- What to do:
Change every "Купити" in the listing below to "Замовити", keeping all other text the same, and omit the pictures from your answer.

____________________

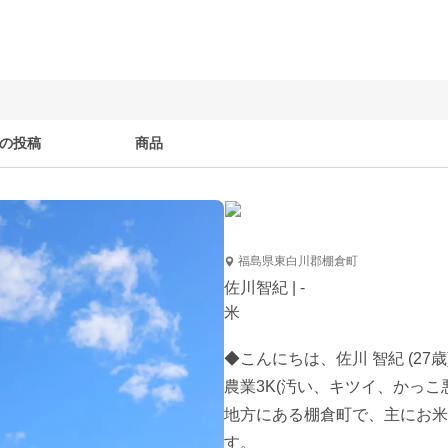
の投稿
商品
福島県東白川郡棚倉町
佐川智紀 | -
米
◆こんにちは、佐川 智紀 (27歳)
農業3K(汚い、キツイ、かっ
地方にある棚倉町で、主にお米
す。 
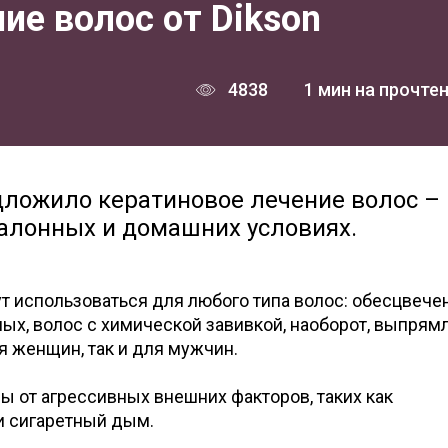
ие волос от Dikson
4838
1 мин на прочте
редложило кератиновое лечение волос –
салонных и домашних условиях.
т использоваться для любого типа волос: обесцвече
ых, волос с химической завивкой, наоборот, выпрям
я женщин, так и для мужчин.
 от агрессивных внешних факторов, таких как
и сигаретный дым.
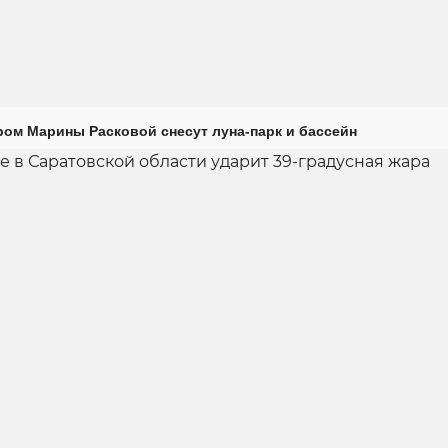
ром Марины Расковой снесут луна-парк и бассейн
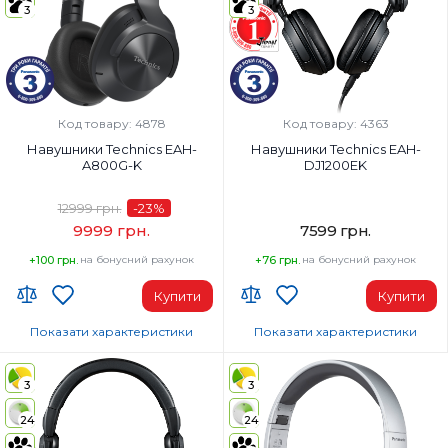
3
3
Код товару: 4878
Код товару: 4363
Навушники Technics EAH-
Навушники Technics EAH-
A800G-K
DJ1200EK
12999 грн.
-23
%
9999 грн.
7599 грн.
+100 грн.
на бонусний рахунок
+76 грн.
на бонусний рахунок
Купити
Купити
Показати характеристики
Показати характеристики
Тип навушників:
Тип навушників:
Повнорозмірні
Повнорозмірні
3
3
Діапазон частот навушників, Гц:
Діапазон частот навушників, Гц:
24
24
4-40000 Гц
8-30000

____________________

- Solution below:
の投稿
商品
福島県東白川郡棚倉町
佐川智紀 | -
米
◆こんにちは、佐川 智紀 (27歳)
農業3K(汚い、キツイ、かっ
地方にある棚倉町で、主にお米
す。 
ие волос от Dikson
4838
1 мин на прочте
редложило кератиновое лечение волос –
салонных и домашних условиях.
т использоваться для любого типа волос: обесцвече
ых, волос с химической завивкой, наоборот, выпрям
я женщин, так и для мужчин.
 от агрессивных внешних факторов, таких как
и сигаретный дым.
ром Марины Расковой снесут луна-парк и бассейн
3
3
Код товару: 4878
Код товару: 4363
Навушники Technics EAH-
Навушники Technics EAH-
A800G-K
DJ1200EK
12999 грн.
-23
%
9999 грн.
7599 грн.
+100 грн.
на бонусний рахунок
+76 грн.
на бонусний рахунок
Замовити
Замовити
Показати характеристики
Показати характеристики
Тип навушників:
Тип навушників:
Повнорозмірні
Повнорозмірні
3
3
Діапазон частот навушників, Гц:
Діапазон частот навушників, Гц:
24
24
4-40000 Гц
8-30000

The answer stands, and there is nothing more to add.